How do you find the exact value of sin[arcsin(1/2) + arccos (0) ] ?

Apr 29, 2018

$\frac{\sqrt{3}}{2}$.

Explanation:

Recall the following definitions of $a r c \sin \mathmr{and} a r c \cos$ functions :

$a r c \sin x = \theta , | x | \le 1 \iff \sin \theta = x , | \theta | \le \frac{\pi}{2}$.

$a r c \cos x = \theta , | x | \le 1 \iff \cos \theta = x , \theta \in \left[0 , \pi\right]$.

Now, $\sin \left(\frac{\pi}{6}\right) = \frac{1}{2} , \mathmr{and} , | \frac{\pi}{6} | \le \frac{\pi}{2} \therefore \arcsin \left(\frac{1}{2}\right) = \frac{\pi}{6}$.

= Directive 1 =
Please say whether each statement agrees with the arcsin-arccos solution, answering yes or no and quoting the words of the text that decide it: (a) the solution is dated Apr 29, 2018; (b) the definition given for arccos places θ in the interval from 0 to π; (c) the solution finds that arcsin(1/2) equals π/3.
= Directive 2 =
Pick up the arcsin-arccos solution after its last line and carry the working through to the final value.

= Supplied material =

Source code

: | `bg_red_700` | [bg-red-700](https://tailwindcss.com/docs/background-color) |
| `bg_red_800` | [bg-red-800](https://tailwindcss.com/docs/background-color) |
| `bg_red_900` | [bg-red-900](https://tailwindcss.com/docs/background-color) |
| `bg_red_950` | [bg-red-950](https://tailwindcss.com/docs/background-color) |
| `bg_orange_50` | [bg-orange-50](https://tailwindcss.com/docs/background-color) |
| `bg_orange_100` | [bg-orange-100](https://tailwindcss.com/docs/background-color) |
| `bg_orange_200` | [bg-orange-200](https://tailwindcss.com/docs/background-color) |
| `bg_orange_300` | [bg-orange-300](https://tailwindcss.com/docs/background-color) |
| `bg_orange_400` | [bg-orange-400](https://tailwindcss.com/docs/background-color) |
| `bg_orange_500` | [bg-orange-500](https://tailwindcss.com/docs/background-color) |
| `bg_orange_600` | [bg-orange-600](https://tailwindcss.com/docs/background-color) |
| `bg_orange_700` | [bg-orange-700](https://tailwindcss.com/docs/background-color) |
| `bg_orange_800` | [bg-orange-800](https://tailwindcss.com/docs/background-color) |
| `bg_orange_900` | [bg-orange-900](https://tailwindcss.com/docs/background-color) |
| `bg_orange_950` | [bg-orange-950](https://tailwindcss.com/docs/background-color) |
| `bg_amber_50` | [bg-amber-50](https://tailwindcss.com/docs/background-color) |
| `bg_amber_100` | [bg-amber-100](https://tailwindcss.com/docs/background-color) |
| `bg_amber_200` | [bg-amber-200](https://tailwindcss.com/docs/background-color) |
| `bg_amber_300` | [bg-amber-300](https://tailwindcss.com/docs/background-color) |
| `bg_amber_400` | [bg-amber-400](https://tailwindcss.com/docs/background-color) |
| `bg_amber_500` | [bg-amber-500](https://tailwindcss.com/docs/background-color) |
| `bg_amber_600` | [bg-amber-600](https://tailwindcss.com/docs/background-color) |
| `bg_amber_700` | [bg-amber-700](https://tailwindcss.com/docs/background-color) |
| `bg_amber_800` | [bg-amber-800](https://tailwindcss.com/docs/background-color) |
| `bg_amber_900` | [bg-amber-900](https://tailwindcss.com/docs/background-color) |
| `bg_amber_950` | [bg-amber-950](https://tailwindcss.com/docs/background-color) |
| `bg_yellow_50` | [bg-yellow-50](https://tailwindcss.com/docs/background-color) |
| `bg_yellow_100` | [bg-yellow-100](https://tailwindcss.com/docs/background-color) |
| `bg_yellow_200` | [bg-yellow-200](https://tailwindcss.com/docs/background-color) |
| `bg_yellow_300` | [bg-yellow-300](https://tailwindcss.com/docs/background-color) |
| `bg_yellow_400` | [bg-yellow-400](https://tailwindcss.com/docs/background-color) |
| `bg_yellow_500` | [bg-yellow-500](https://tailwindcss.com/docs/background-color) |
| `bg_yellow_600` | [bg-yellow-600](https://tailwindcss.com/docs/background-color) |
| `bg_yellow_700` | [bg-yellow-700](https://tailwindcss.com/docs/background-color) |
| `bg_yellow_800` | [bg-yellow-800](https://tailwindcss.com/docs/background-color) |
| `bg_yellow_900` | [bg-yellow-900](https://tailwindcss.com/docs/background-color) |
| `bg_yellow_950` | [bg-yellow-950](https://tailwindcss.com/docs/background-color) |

= Exercise result 1 =
(a) Yes: "Apr 29, 2018".
(b) Yes: "\theta \in \left[0 , \pi\right]".
(c) No: "\arcsin \left(\frac{1}{2}\right) = \frac{\pi}{6}".

= Exercise result 2 =
Similarly, $a r c \cos 0 = \frac{\pi}{2}$.

$\therefore \sin \left[\arcsin \left(\frac{1}{2}\right) + a r c \cos 0\right] = \sin \left(\frac{\pi}{6} + \frac{\pi}{2}\right)$,

$= \cos \left(\frac{\pi}{6}\right)$,

$= \frac{\sqrt{3}}{2}$.